**Information shown**
⁂

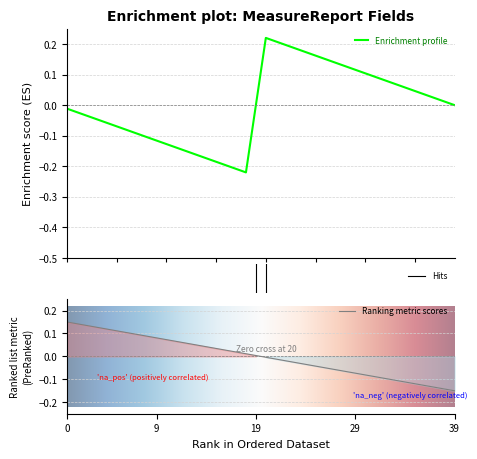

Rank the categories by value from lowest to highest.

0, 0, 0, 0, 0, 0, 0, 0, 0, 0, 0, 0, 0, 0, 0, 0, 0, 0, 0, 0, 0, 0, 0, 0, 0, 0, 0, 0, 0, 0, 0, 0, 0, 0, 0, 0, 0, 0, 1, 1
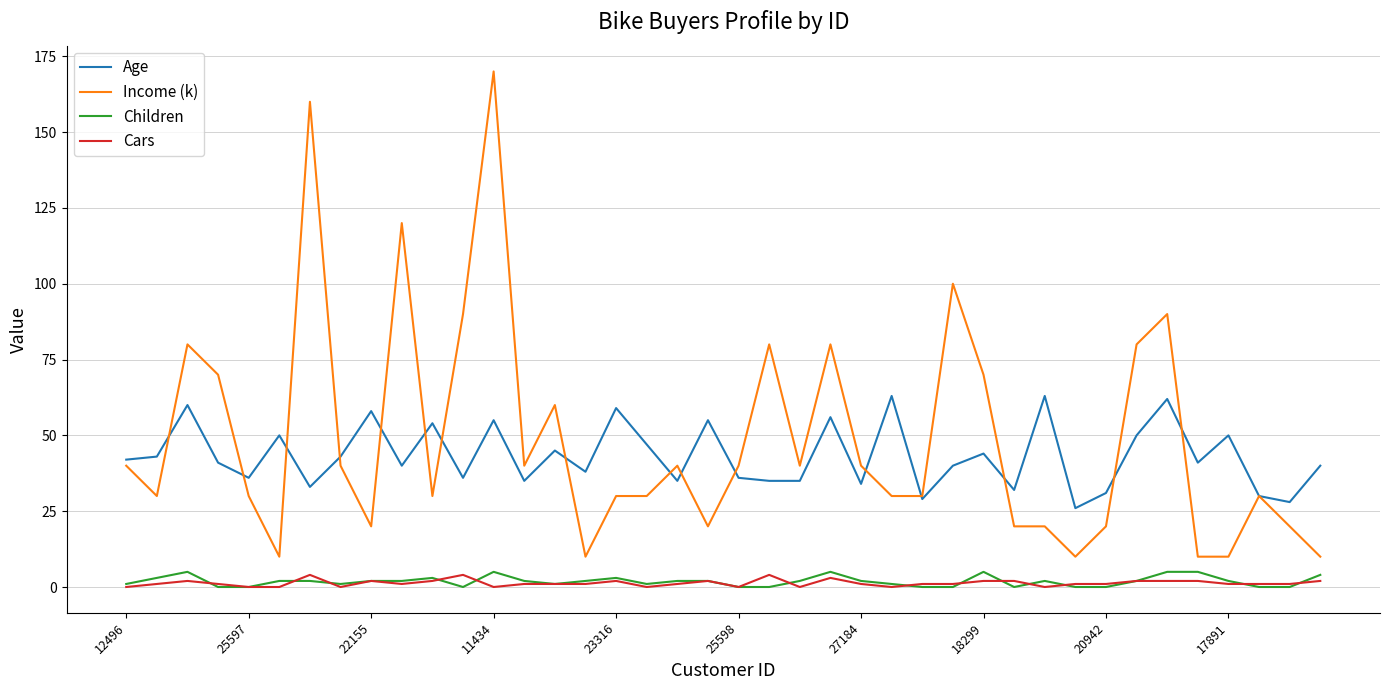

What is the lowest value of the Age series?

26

⁂

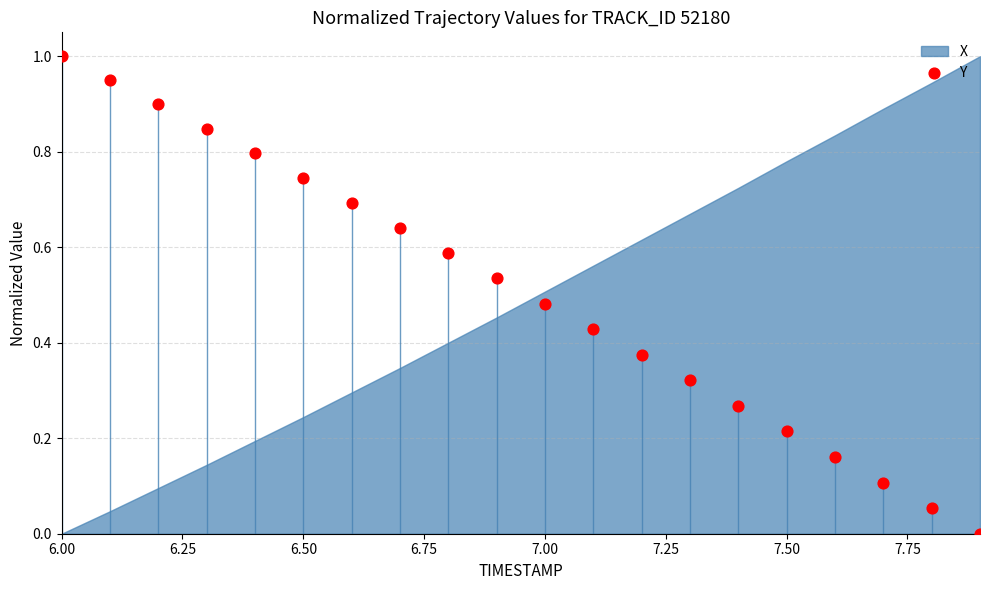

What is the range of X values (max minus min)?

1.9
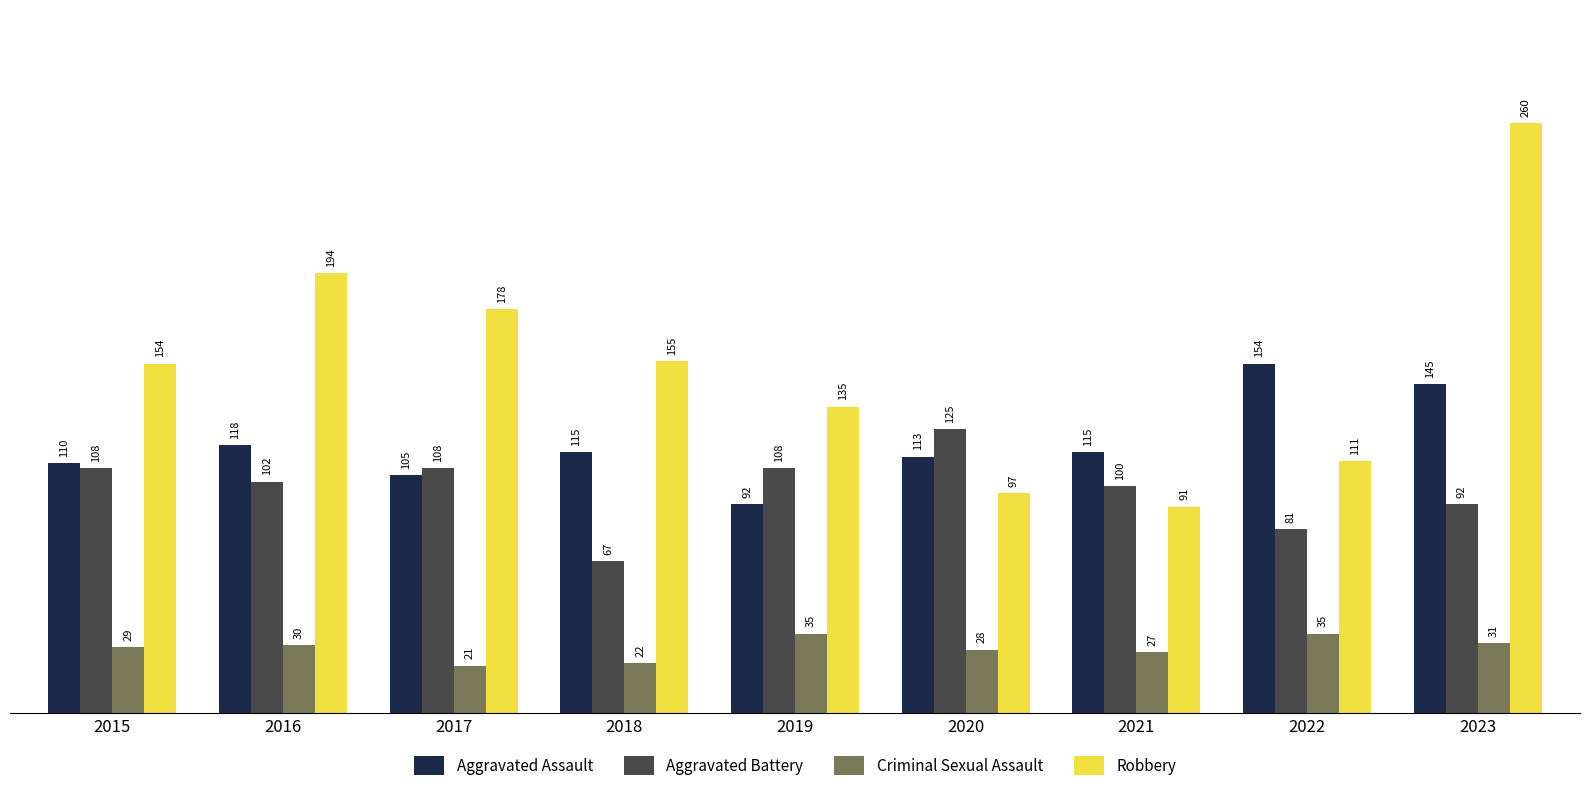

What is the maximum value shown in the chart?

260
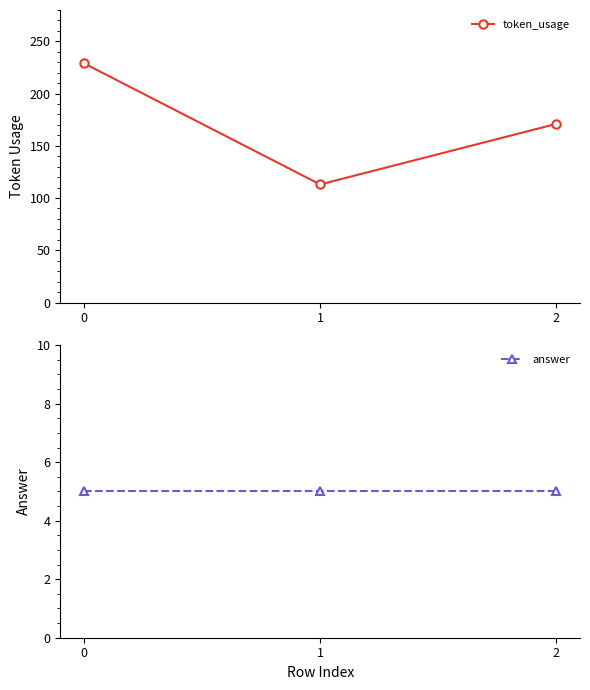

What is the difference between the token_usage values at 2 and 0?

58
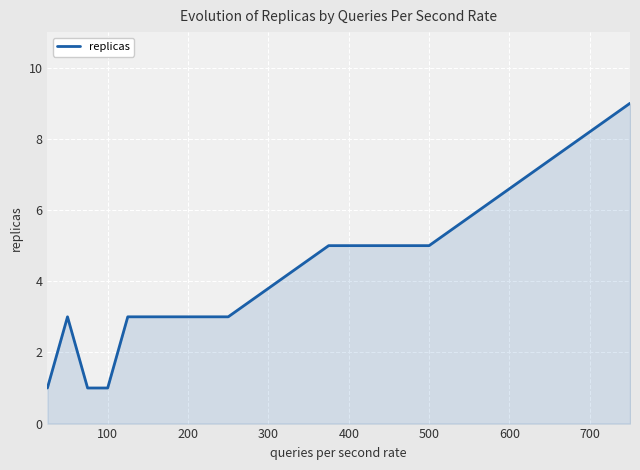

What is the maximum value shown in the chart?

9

⁂

Copy the rows exactly, everything from the line containing "Rank the categories" down to the line containing "What is the lowest value of the Age series?", including both of those lines, and leave out the pictures.

Rank the categories by value from lowest to highest.

0, 0, 0, 0, 0, 0, 0, 0, 0, 0, 0, 0, 0, 0, 0, 0, 0, 0, 0, 0, 0, 0, 0, 0, 0, 0, 0, 0, 0, 0, 0, 0, 0, 0, 0, 0, 0, 0, 1, 1

What is the lowest value of the Age series?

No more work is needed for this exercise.